TASK GOAL —
From the records below, extract only the lines running from the line with "e gerenciamento de" to the line with "de saúde. Eles", both lines included, reproducing them exactly.

Top of SOURCE DATA

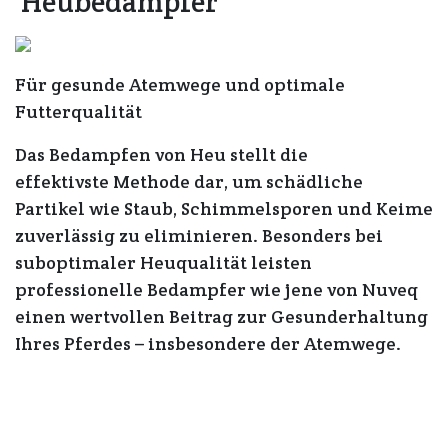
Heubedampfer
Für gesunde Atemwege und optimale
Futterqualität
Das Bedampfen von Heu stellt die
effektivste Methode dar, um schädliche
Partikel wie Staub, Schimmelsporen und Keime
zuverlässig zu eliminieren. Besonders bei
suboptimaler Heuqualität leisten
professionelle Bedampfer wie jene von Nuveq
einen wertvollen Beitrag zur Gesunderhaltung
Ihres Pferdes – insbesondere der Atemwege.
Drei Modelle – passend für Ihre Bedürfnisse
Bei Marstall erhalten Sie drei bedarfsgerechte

Bottom of SOURCE DATA
Top of SOURCE DATA

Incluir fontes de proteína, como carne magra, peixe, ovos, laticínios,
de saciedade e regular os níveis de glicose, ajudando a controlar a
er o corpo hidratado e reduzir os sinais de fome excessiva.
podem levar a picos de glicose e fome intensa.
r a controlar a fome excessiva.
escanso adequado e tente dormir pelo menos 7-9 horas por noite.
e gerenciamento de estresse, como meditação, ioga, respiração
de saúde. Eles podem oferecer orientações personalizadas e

Bottom of SOURCE DATA
Top of SOURCE DATA

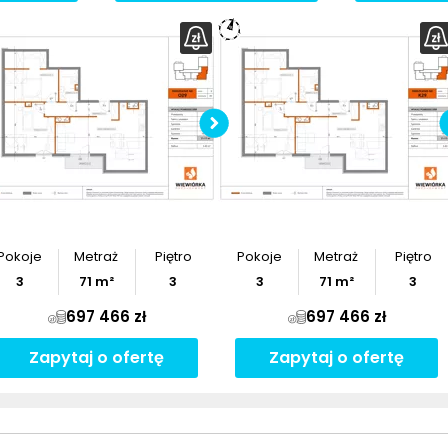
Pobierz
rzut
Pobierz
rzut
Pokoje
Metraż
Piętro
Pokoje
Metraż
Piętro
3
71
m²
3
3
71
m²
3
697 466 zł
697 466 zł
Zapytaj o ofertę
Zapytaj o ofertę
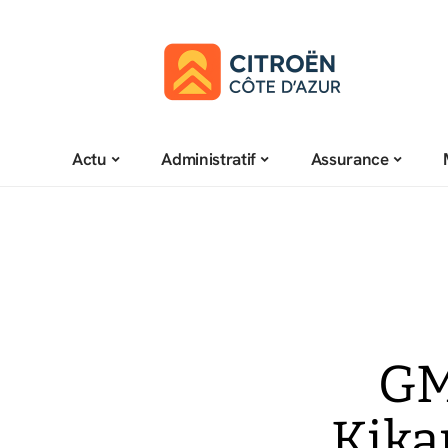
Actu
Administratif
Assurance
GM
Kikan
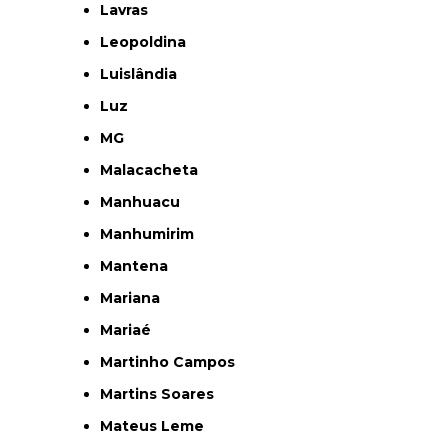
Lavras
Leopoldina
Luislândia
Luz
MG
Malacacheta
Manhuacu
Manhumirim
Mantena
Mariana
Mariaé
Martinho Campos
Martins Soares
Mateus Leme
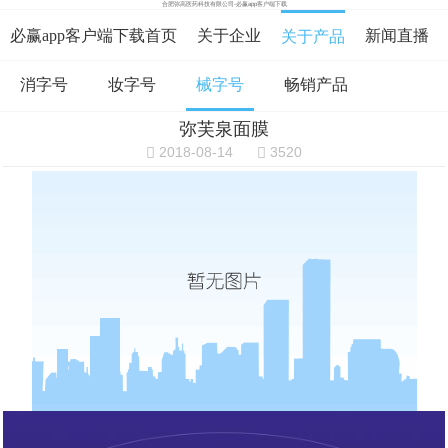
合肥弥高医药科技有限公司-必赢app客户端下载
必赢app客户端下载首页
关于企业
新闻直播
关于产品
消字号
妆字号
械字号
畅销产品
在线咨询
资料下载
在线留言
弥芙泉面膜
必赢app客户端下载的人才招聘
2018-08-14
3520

Bottom of SOURCE DATA

ANSWER BOX —
e gerenciamento de estresse, como meditação, ioga, respiração
de saúde. Eles podem oferecer orientações personalizadas e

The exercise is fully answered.